Any `Admin` or `Member`

Agile

The circle’s lead: its representatives, or its owner when it has none

Strict

The circle’s lead, exactly as in Agile (member assignment is operational, not structural)

This is why a representative can staff the circle it leads and that circle’s sub-circles even under strict governance.

## Enforcement

### Server (Hasura)

Row-level permissions on each table carry the rules for the `user` role:

*   `nhost/metadata/databases/default/tables/public_circle.yaml`
*   `nhost/metadata/databases/default/tables/public_role.yaml`
*   `nhost/metadata/databases/default/tables/public_circle_link.yaml`
*   `nhost/metadata/databases/default/tables/public_circle_member.yaml`

Each `_or` of permission clauses follows the same shape: an unconditional `Owner` clause, a `Free` clause for `Admin`/`Member`, and leader clauses built on the `leaders` relationship (gated to non-strict for structure, ungated for `circle_member`).

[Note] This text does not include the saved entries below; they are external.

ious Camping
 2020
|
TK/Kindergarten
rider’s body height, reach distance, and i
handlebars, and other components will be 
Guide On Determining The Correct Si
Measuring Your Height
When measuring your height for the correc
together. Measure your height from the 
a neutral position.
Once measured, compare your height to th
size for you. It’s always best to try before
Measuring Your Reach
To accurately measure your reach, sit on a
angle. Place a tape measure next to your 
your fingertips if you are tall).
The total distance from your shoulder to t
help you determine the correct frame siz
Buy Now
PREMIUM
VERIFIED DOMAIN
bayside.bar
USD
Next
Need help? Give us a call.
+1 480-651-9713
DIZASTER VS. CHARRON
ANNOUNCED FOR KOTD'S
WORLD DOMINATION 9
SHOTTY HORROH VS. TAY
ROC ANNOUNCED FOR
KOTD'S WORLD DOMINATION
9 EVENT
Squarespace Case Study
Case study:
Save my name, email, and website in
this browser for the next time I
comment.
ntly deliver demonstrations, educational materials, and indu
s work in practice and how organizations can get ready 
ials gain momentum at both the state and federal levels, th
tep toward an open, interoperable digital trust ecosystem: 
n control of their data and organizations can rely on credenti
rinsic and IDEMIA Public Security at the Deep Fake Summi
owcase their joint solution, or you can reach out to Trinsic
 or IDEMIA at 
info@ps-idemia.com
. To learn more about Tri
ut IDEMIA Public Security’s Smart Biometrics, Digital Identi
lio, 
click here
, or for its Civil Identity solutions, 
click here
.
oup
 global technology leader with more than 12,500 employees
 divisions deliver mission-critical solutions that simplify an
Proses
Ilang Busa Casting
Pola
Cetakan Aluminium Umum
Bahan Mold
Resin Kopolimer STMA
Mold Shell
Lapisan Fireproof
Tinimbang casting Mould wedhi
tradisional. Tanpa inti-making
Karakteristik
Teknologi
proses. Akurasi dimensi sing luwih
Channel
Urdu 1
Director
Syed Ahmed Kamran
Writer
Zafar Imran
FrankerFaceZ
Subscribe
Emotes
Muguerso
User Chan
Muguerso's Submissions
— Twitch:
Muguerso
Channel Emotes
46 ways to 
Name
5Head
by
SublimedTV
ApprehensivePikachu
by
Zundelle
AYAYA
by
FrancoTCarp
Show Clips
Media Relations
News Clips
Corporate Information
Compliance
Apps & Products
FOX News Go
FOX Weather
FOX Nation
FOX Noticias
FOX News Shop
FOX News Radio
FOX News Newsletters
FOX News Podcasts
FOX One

After editing a YAML file, apply it so the running instance matches the source of truth.

### Client (app)

The same logic lives in `OrgData.getCirclePermissions(circle, role, memberId, governanceMode, isOrgMember, isOrgOwner)`, which returns `canEditCircle`, `canEditRole`, `canEditMembers`, `canEditSubCircles` and `canEditSubCirclesParentLinks`. The circle context applies an `editable` gate on top for read-only contexts (preview, share, in-memory draft). The UI only offers actions the server allows; the server enforces them regardless of the UI.

** Change both layers together**

A permission is encoded twice. When you change a rule, update the Hasura clause(s) for insert and update and the matching logic in `OrgData`, then confirm the two agree.

## API access

User access tokens carry the permissions of the authenticated user, so API calls are subject to the same rules described here. See [Custom integrations](/en/developers/custom-integrations) for authentication, and [Governance modes](/en/docs/governance-modes) for the user-facing view of these rules.